Il faut louer la suavité de Magid El-Bushra (contre-ténor), Sydney Fierro (baryton), tous deux très beaux (mais, en concert, la projection est-elle suffisante ?), et surtout d’Emiliano Gonzales-Toro, absolument remarquable et qui démontre qu’il est autant à l’aise dans le registre de ténor, comme ici, que dans celui de haute-contre à la française (voir sa magistrale Platée à l’Opéra national du Rhin l’an passé).
La Messe BWV 236 réservant un duo soprano - contre-ténor pour le « Domine Deus », l’alto pointu et incisif de Terry Wey convient particulièrement bien pour se marier à la voix d’Eugénie Warnier.
De même, la basse de Christian Immler dans le deuxième volume est plus incisive et plus riche en harmoniques aiguës que celle de son collègue Sydney Fierro dans le premier. Son aisance, notamment dans les vocalises du « Gratias » de la BWV 236, convainc ainsi tout à fait.
 
Un mot sur les complètements, deux merveilleux motets, notamment Der Gerechte kommt um qui est une parodie d’un motet de Kuhnau, un des prédécesseurs de Bach au poste de cantor de St-Thomas4.

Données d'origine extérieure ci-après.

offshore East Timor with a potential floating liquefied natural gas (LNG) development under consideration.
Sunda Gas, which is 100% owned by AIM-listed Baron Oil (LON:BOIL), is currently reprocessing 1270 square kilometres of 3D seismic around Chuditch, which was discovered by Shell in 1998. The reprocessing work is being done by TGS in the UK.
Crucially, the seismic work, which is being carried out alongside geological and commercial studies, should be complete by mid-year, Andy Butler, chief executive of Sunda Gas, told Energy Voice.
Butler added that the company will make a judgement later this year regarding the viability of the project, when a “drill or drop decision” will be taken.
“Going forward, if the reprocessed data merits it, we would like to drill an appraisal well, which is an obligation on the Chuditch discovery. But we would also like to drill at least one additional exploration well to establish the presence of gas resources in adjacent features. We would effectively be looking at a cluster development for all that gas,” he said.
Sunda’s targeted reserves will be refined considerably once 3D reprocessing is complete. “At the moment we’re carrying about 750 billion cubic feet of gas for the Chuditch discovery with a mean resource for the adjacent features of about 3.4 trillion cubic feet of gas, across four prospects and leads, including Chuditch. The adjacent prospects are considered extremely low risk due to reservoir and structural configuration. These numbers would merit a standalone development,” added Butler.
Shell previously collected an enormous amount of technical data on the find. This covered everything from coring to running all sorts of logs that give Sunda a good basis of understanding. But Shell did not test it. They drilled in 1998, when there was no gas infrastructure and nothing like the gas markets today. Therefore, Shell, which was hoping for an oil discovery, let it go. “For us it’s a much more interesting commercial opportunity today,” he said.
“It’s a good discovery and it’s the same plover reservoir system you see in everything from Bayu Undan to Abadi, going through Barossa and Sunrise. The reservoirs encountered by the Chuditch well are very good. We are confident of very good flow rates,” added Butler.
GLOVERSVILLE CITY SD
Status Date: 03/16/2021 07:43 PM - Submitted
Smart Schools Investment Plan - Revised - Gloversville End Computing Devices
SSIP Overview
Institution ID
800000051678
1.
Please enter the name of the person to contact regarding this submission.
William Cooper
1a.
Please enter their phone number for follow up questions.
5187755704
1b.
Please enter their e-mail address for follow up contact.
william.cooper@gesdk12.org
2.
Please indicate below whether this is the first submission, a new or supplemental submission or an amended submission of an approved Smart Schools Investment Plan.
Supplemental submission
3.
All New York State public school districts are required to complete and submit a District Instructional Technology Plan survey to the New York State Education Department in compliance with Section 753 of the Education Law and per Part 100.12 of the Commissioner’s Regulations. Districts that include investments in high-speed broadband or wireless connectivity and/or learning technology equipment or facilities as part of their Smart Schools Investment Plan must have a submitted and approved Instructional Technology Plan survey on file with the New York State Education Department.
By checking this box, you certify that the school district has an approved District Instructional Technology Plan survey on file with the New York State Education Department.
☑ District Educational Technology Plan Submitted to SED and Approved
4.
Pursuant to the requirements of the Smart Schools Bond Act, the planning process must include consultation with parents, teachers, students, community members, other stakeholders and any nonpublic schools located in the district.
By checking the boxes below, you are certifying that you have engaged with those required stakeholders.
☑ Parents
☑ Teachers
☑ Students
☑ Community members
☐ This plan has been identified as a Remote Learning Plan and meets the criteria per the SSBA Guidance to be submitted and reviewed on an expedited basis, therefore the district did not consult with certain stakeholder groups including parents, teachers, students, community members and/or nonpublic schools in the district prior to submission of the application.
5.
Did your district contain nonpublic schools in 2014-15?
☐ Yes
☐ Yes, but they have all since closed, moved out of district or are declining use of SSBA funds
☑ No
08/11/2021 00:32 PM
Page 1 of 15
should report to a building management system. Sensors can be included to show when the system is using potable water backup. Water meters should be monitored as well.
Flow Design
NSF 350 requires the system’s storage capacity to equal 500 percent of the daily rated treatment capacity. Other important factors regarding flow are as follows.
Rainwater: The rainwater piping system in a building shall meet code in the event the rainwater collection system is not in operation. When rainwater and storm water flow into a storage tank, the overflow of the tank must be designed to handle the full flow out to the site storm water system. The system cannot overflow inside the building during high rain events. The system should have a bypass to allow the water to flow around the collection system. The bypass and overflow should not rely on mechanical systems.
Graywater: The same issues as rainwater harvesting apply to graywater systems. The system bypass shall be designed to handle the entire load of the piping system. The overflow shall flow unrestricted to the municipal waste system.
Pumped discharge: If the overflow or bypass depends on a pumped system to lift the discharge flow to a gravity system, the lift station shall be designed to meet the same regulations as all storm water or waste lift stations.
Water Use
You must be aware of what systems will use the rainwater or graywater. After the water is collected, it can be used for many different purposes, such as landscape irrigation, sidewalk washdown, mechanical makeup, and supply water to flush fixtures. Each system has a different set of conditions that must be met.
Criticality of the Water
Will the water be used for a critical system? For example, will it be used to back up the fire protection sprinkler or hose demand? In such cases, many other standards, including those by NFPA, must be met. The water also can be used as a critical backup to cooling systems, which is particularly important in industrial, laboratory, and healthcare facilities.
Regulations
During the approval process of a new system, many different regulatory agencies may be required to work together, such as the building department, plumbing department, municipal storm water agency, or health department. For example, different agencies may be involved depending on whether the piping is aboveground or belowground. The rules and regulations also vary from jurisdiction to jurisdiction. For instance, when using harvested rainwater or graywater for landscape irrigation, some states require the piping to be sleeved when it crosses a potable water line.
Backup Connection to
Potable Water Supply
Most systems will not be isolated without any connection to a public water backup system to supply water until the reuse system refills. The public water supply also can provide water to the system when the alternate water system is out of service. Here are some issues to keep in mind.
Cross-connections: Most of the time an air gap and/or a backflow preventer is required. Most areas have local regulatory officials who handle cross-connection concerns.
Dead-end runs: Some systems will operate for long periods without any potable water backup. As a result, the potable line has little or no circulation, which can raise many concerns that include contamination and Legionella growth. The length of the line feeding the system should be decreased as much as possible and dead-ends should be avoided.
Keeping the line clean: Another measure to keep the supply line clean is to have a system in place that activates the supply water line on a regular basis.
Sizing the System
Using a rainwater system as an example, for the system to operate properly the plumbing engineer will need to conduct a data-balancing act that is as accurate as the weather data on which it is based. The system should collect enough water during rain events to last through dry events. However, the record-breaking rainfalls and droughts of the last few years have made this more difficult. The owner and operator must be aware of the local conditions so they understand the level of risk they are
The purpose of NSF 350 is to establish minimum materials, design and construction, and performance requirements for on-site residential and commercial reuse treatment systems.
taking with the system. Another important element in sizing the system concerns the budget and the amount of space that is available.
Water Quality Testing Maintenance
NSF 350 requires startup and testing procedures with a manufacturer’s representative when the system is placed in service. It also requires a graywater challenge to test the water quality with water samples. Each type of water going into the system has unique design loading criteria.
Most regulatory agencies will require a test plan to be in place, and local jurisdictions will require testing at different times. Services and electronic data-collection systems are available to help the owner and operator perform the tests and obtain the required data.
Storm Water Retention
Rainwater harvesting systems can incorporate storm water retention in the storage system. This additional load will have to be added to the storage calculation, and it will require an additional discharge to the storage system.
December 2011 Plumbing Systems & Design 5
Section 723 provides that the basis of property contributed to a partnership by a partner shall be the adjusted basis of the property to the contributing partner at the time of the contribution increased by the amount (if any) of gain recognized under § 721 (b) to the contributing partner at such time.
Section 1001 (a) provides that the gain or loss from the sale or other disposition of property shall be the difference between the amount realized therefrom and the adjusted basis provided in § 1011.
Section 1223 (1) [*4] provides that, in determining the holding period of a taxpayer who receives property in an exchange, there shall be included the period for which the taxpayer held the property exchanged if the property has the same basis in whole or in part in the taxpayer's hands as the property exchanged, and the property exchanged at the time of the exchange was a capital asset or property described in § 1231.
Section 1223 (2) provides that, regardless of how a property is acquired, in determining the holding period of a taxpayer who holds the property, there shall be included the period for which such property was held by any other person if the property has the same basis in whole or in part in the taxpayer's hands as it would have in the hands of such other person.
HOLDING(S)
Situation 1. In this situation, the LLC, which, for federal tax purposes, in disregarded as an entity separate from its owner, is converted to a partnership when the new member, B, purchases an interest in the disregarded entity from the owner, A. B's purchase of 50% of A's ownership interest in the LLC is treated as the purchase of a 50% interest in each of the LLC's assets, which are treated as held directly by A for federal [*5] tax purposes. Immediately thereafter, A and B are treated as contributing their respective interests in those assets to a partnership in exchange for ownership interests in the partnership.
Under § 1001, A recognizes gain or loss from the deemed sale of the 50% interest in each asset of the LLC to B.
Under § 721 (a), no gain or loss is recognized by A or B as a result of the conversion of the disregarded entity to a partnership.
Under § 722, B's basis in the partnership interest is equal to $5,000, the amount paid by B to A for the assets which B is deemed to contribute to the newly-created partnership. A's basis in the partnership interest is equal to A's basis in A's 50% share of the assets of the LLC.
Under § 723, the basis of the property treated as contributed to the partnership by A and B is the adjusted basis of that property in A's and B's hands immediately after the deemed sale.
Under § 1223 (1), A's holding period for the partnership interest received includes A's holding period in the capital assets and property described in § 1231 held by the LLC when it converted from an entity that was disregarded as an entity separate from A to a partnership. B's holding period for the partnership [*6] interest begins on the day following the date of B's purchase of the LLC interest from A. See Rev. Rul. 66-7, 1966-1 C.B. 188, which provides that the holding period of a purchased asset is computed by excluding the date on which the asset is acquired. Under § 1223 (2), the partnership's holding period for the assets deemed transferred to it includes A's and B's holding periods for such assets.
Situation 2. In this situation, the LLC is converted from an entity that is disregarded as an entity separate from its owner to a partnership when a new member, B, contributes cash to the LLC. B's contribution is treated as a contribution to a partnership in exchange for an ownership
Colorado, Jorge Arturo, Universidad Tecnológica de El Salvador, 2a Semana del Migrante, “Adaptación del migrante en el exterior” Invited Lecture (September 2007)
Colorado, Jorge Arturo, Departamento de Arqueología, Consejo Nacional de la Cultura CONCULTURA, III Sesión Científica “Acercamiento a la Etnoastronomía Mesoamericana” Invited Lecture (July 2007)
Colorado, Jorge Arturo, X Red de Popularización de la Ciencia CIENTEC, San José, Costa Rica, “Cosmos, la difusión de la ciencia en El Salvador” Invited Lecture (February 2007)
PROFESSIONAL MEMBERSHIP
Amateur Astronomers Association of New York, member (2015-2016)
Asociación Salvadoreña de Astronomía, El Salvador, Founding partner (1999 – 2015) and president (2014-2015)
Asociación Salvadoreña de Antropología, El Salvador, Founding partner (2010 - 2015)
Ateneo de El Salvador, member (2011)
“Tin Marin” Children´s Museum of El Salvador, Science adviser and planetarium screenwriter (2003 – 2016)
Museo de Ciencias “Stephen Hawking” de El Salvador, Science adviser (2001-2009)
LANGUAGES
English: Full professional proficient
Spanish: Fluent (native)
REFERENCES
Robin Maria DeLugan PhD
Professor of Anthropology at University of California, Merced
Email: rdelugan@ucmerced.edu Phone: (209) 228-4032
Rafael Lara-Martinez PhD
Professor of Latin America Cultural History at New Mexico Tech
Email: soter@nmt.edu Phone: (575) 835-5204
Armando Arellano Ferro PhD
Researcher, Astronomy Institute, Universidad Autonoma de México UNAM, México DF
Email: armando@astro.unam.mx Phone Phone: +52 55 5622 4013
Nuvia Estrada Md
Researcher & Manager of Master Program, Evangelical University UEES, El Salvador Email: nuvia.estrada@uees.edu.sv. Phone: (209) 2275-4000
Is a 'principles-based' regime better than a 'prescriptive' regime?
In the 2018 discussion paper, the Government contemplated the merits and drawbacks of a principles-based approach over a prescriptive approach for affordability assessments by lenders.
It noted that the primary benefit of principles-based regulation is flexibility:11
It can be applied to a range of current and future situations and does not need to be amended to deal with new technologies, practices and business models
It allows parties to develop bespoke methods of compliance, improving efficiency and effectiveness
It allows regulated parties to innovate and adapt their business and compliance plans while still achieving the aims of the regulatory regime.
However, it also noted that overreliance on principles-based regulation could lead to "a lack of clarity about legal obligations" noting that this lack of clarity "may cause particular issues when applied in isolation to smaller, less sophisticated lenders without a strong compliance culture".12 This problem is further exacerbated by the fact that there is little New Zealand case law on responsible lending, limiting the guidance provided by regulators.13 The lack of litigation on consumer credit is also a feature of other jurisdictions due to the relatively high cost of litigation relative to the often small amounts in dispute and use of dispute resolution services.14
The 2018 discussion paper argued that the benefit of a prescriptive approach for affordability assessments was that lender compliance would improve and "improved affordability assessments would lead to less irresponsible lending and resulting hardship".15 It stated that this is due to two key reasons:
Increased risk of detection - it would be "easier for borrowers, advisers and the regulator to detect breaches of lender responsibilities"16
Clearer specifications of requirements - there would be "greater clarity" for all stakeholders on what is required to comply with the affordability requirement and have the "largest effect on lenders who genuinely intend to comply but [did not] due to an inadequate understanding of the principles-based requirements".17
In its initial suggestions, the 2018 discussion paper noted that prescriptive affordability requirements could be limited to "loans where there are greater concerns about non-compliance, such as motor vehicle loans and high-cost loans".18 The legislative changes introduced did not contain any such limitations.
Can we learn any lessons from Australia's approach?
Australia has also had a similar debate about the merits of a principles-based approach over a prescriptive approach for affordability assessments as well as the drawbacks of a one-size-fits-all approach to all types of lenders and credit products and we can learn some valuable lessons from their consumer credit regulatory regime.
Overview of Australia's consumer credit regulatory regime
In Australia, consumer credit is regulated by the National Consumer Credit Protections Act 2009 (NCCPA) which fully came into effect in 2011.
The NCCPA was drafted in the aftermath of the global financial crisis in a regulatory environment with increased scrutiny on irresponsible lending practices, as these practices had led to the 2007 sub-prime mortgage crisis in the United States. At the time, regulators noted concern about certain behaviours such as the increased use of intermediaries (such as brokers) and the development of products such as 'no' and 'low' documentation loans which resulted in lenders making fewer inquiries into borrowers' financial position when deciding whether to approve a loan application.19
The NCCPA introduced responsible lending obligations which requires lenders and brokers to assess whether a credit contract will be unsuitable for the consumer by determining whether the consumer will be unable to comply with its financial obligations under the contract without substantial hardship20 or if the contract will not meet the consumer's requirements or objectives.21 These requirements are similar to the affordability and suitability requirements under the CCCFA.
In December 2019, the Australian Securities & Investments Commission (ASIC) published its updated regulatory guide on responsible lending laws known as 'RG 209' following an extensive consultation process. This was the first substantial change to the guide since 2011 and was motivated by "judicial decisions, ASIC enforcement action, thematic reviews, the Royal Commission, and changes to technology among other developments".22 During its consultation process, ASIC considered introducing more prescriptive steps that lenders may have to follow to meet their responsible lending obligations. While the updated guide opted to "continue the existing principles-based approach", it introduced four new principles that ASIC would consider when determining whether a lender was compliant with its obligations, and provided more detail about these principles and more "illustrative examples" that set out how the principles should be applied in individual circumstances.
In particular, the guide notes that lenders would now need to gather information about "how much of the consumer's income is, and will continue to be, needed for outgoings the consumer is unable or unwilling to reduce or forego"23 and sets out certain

Louons encore la toujours excellente présentation des disques Alpha, avec les passionnantes analyses par Denis Grenier des tableaux reproduits sur les pochettes, et de superbes photos des musiciens (rassemblées en un élégant « portfolio » sur fond noir dans le deuxième volume) auxquelles on souhaiterait juste l’ajout de légendes !
 
Au final, on se permet de remercier Raphaël Pichon de nous faire réentendre Bach avec un vrai chœur (une vingtaine de chanteurs) et un vrai orchestre (une vingtaine de musiciens) dans ces temps où le 1 par partie se répand un peu partout (parti de Rifkin, le mouvement s’est illustré avec Kuijken, Junghänel, McCreesh, Minkowski, etc.). La lisibilité de sa direction n’en est pas moins diminuée, bien au contraire. Il nous offre même avec ces deux CD l’une des meilleures versions de ces bijoux que constituent les quatre Messes brèves.
 
Pierre-Emmanuel Lephay
 
 
1 Récemment réédité par Virgin.
2 chez Archiv. Car, contrairement à ce que l’on pourrait croire, ces messes brèves étaient destinées au culte protestant qui n’excluait alors pas totalement le latin.
3 Un autre enregistrement, de 2010, des Messes BWV 234 et 235 est à relever par l’Ensemble Orlando Fribourg et La Cetra Barockorchester Basel dirigés par Laurent Gendre (Clave Records).
4 On recommandera d’ailleurs au passage un formidable CD du Cantus Cölln de Konrad Junghänel, Thomaskantoren vor Bach, rassemblant des cantates de compositeurs comme Kuhnau, Knüpfer et Schelle. Une merveille (Deutsche Harmonia Mundi).